Наш берег был высоким яром. Волга в этом месте омутилась и, набирая глубину, чернела в двух шагах от желтого берегового песка. Мы взбирались на большой гранитный валун и кидались в воду. Верхушка валуна была отполирована шершавыми пятками деревенских мальчишек. Искупавшись, мы долго сидели на камне, грелись и разговаривали о разных разностях.

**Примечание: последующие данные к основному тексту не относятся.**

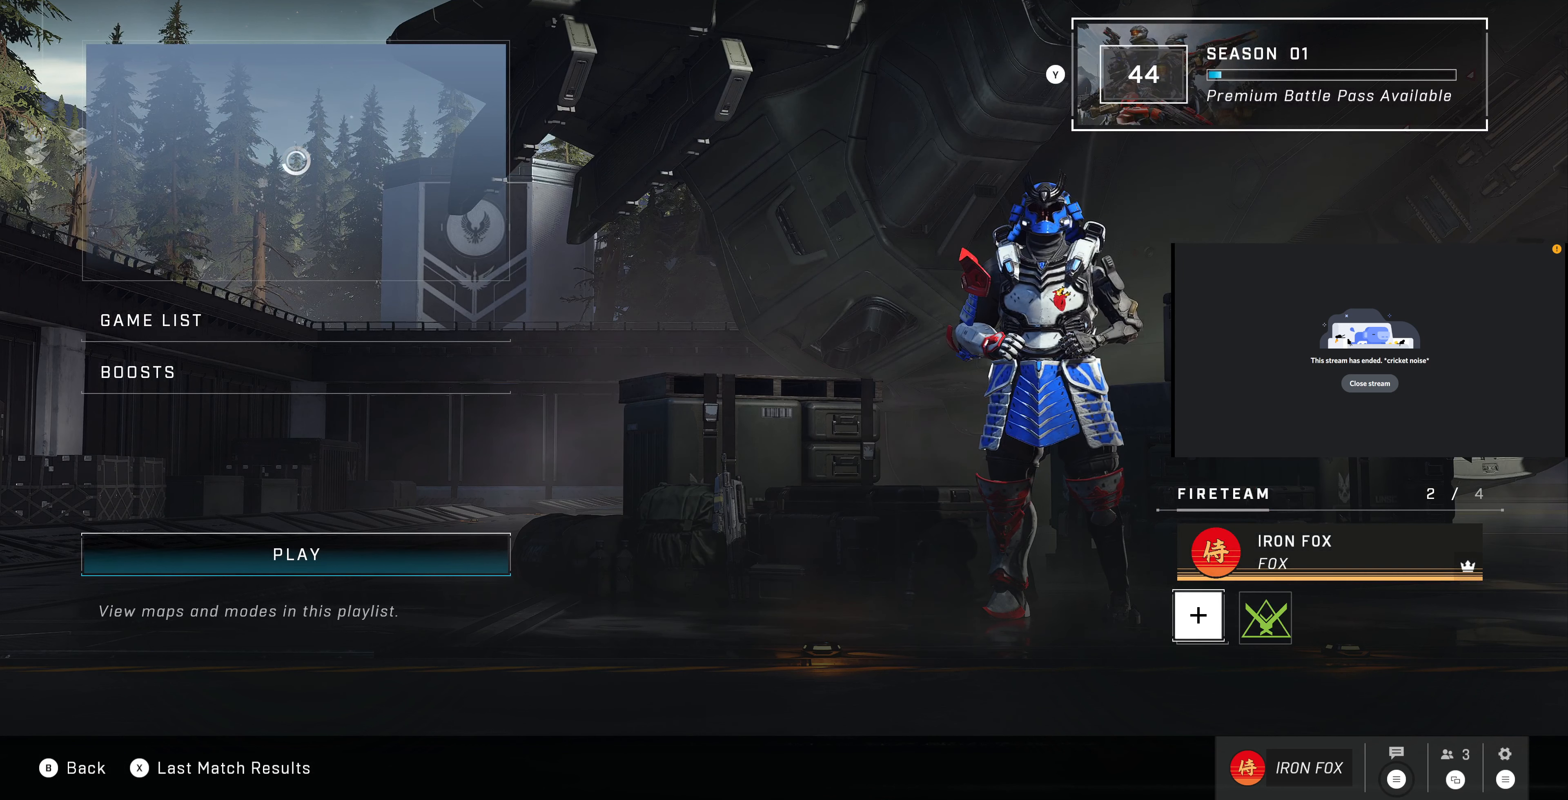
{"buttons": [], "left_stick": "center", "right_stick": "center", "events": []}
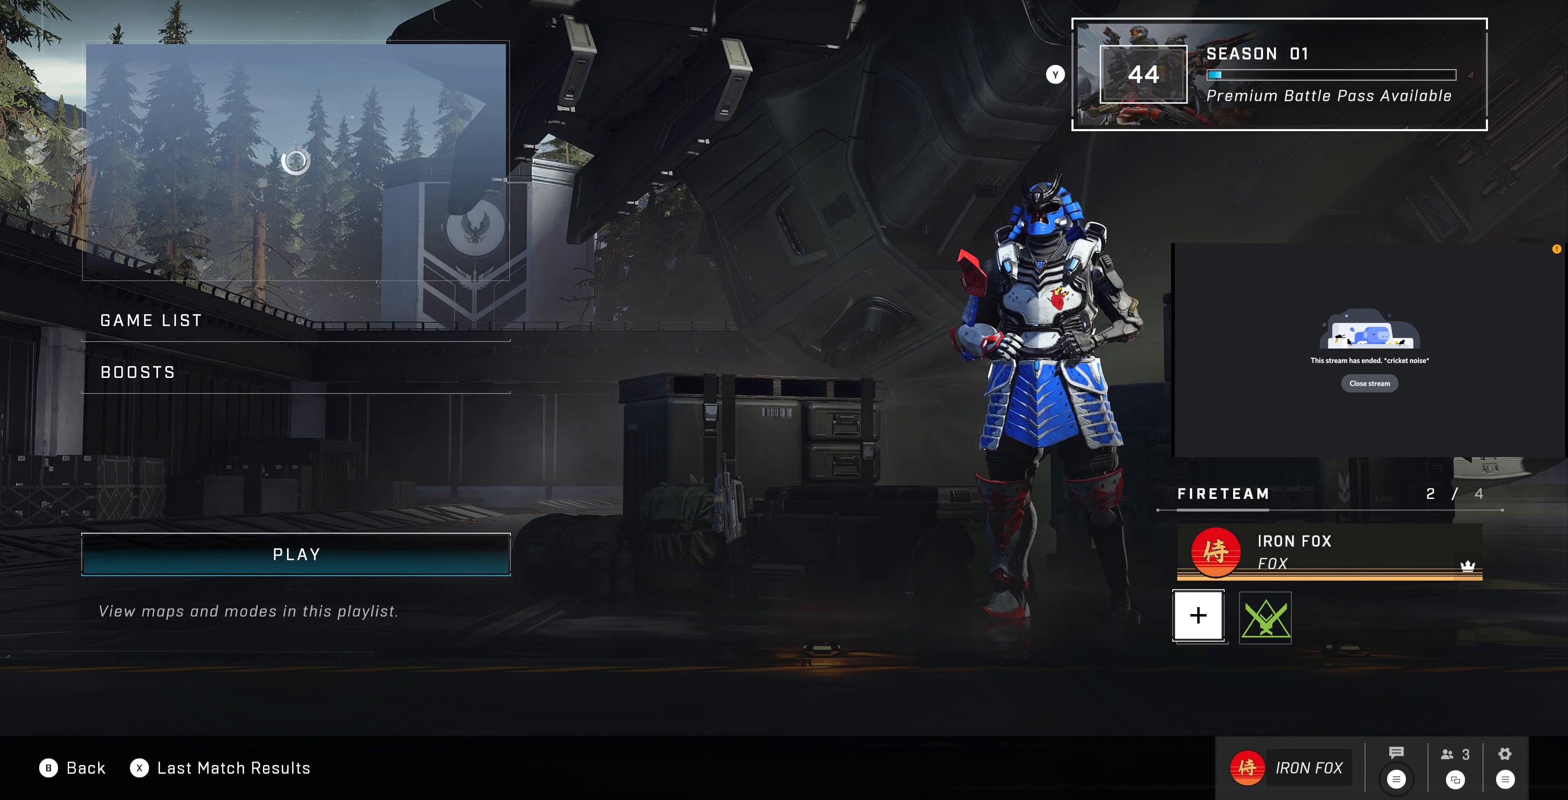
{"buttons": [], "left_stick": "center", "right_stick": "center", "events": []}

— Знаешь, а ведь он мой отчим… — сказал мне Витя (подмастерья звали Витей). — Они с матерью уже как два года поженились, а до этого так жили… Мать мою любит жутко — он видал какой, а она у меня красивая очень. Я к нему сам только недавно привык — он молчит все больше и рисует по ночам на кухне. У него альбом такой есть большущий, там все гениальные художники собраны, он его листает и смотрит, а потом сам рисует… — Витя смущенно смотрел на меня. — Он хороший художник… большой художник… — мама говорит. Только вот, знаешь, деньги нужны очень, он и ездит халтурить по церквам каждое лето…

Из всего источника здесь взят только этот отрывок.